### Given passage

In the 19 th century, old scented roses were used to make jelly. The red rose is the symbol of England and is worn on St George’s Day. It is also the symbol of love and is hugely popular on St Valentine’s Day.

Roses come in all sizes and there are different varieties for different locations. Roses have amazing scents, astonishing beauty and some varieties have vigorous growth that will sprint up a tree, using it as a frame.

In Greek mythology, it is said that it was Aphrodite, the goddess of love who gave the rose its name. The rose was created by Chloris the goddess of flowers with the help of Aphrodite who gave her beauty and Dionysus, the god of wine, who added nectar to give her a sweet scent.

Myth also has it that Venus’ son Cupid accidentally shot arrows into the rose garden when a bee stung him, and it was the “sting” of the arrows that caused the roses to grow thorns. And, when Venus walked through the garden and pricked her foot on a thorn, it was the droplets of her blood which turned the roses red.

Through the ages, roses have been used to express feelings, sentiments and emotions that may have been hard to express any other way. Roses are treasured for their beauty, mystery, and fragrance throughout the world and as such, have been the focus of many poems and comments.

“It was roses, roses all the way.”
– Robert Browning

“What’s in a name? That which we call a rose; By any other name would smell as sweet.”

######
### Dataset entries

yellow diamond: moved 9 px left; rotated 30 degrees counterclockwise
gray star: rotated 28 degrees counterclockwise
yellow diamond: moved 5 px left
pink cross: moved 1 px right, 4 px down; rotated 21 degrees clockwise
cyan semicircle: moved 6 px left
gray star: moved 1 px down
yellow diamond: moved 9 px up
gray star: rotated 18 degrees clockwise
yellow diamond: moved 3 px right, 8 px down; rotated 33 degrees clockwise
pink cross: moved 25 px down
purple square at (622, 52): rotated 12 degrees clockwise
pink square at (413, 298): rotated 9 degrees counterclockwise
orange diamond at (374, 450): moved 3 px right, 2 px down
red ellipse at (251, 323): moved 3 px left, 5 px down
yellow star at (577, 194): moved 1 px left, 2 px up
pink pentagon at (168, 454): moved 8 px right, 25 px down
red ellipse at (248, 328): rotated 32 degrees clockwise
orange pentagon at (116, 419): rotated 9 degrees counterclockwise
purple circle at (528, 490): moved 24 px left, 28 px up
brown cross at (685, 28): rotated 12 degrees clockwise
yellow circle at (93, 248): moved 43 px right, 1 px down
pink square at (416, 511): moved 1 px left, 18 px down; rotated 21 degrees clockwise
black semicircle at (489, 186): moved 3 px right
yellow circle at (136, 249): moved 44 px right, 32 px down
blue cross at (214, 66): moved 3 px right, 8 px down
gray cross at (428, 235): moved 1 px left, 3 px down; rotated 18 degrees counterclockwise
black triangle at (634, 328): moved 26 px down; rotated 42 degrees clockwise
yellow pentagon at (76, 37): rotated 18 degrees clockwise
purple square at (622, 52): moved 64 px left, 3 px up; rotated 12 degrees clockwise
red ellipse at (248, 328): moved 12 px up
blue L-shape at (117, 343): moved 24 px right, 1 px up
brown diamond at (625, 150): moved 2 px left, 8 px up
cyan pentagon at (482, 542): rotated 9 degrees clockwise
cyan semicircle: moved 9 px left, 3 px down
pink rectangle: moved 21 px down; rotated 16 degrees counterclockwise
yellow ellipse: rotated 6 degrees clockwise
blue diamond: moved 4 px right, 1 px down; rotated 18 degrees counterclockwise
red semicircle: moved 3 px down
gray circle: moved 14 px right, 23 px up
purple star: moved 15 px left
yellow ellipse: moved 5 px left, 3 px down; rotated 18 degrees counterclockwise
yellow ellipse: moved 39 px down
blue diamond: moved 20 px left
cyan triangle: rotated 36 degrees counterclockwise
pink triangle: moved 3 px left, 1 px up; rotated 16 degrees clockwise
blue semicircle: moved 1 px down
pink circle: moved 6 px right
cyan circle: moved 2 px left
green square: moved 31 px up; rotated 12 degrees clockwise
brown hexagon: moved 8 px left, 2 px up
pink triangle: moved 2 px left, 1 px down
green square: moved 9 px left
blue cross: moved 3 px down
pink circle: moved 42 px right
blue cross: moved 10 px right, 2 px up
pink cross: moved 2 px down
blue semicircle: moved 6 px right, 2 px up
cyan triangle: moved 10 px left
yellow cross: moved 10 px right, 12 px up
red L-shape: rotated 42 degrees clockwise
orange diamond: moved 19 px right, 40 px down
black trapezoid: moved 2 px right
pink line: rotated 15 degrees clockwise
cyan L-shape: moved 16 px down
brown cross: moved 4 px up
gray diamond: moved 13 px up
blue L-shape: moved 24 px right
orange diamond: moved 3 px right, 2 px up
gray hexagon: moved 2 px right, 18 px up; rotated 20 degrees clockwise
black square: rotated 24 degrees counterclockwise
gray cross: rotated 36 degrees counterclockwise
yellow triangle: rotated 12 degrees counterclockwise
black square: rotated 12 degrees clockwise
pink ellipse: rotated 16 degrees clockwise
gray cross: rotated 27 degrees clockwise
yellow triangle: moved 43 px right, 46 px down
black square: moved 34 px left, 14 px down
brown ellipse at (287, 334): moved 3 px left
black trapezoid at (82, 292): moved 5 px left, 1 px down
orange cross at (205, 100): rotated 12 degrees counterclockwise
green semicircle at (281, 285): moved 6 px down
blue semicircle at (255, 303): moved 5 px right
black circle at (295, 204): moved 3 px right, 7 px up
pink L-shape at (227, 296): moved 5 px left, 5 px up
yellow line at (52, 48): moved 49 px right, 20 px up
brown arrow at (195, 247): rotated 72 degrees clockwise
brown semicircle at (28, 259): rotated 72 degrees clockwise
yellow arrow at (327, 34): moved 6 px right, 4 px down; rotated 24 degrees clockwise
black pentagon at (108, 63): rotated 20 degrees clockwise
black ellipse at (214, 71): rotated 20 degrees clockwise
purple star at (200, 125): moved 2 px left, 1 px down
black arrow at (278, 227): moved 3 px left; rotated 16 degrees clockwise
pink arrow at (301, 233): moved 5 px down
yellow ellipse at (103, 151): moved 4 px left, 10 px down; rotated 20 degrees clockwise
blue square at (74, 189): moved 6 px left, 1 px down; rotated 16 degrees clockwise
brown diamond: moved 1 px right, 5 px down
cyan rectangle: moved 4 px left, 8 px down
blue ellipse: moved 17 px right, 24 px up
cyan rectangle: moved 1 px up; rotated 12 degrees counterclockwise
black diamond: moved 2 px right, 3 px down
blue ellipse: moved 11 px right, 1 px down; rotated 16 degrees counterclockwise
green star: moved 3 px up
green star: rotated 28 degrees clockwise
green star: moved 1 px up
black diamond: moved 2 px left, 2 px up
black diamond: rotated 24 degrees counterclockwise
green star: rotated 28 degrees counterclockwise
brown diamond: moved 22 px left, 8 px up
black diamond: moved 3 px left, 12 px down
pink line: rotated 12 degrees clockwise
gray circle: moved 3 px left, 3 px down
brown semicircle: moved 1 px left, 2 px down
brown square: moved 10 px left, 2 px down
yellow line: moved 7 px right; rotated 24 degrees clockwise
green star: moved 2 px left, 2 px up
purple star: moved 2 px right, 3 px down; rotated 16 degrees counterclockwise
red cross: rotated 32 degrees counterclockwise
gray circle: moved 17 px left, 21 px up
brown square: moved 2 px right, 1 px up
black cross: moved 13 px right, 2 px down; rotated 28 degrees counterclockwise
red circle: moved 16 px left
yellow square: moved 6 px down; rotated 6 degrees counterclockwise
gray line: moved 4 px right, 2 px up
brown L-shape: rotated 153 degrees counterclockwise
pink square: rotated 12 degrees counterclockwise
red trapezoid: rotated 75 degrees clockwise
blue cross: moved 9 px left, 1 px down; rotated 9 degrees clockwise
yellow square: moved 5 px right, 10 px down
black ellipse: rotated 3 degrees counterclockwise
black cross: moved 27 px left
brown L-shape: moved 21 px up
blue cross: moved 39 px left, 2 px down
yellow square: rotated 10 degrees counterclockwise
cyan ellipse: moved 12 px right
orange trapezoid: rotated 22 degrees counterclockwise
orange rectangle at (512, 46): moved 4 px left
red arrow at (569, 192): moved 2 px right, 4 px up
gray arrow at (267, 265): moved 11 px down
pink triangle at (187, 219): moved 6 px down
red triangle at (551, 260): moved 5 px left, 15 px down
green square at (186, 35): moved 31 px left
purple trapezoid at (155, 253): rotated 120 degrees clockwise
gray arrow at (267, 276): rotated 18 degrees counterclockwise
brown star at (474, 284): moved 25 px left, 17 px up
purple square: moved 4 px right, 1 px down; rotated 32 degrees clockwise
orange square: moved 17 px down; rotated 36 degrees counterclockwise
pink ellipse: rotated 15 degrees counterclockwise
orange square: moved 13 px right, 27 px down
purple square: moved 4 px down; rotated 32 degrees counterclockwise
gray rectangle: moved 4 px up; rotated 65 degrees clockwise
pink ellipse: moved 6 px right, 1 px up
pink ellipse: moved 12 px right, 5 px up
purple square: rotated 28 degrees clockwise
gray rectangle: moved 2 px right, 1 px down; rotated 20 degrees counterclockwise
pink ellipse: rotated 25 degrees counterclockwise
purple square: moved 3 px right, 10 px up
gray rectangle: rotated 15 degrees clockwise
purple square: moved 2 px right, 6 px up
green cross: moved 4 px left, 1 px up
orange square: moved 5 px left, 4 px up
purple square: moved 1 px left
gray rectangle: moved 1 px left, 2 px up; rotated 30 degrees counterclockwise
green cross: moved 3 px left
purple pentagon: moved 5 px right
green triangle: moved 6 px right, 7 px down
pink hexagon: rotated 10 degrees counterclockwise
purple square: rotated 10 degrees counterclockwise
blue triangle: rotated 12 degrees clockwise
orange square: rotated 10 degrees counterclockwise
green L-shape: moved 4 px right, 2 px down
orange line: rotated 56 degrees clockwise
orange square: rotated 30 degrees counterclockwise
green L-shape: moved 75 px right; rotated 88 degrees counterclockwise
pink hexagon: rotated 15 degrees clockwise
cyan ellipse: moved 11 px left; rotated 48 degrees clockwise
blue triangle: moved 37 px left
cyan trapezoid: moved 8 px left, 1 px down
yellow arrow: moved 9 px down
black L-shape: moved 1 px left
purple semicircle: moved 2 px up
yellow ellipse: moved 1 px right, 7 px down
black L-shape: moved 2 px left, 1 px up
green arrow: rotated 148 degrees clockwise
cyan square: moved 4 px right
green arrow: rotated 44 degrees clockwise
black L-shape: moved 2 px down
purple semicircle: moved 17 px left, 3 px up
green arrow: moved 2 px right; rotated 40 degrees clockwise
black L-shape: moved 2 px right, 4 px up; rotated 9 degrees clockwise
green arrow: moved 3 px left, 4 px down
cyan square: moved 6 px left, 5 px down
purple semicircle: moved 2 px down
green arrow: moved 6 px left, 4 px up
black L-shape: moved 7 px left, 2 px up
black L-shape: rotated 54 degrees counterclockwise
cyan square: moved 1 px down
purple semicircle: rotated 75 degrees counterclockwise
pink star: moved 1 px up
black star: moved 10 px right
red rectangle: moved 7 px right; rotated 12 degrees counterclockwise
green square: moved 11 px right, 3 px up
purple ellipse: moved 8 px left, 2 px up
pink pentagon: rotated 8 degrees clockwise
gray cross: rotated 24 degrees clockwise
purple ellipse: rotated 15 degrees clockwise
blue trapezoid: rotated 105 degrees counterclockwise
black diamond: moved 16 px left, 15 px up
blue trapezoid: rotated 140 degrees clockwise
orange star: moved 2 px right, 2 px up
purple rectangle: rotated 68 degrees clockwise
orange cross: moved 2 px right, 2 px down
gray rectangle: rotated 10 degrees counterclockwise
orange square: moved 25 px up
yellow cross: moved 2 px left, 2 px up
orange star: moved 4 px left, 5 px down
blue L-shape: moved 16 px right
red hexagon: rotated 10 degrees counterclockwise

######

Parts of the exercise |
[1] Transcribe the passage about roses from "In Greek mythology, it" up to and including "the roses red.".
[2] In the passage about roses, which god added nectar to give the rose a sweet scent?
[3] Summarize the passage about roses in two sentences.

Task responses |
[1]
In Greek mythology, it is said that it was Aphrodite, the goddess of love who gave the rose its name. The rose was created by Chloris the goddess of flowers with the help of Aphrodite who gave her beauty and Dionysus, the god of wine, who added nectar to give her a sweet scent.

Myth also has it that Venus’ son Cupid accidentally shot arrows into the rose garden when a bee stung him, and it was the “sting” of the arrows that caused the roses to grow thorns. And, when Venus walked through the garden and pricked her foot on a thorn, it was the droplets of her blood which turned the roses red.

[2] Dionysus, the god of wine.

[3] Roses come in many sizes and varieties, are prized for their scent and beauty, and serve as symbols of England and of love. Greek myth credits Chloris, Aphrodite and Dionysus with creating the rose, and a related myth explains its thorns and red color through Cupid's arrows and Venus's blood.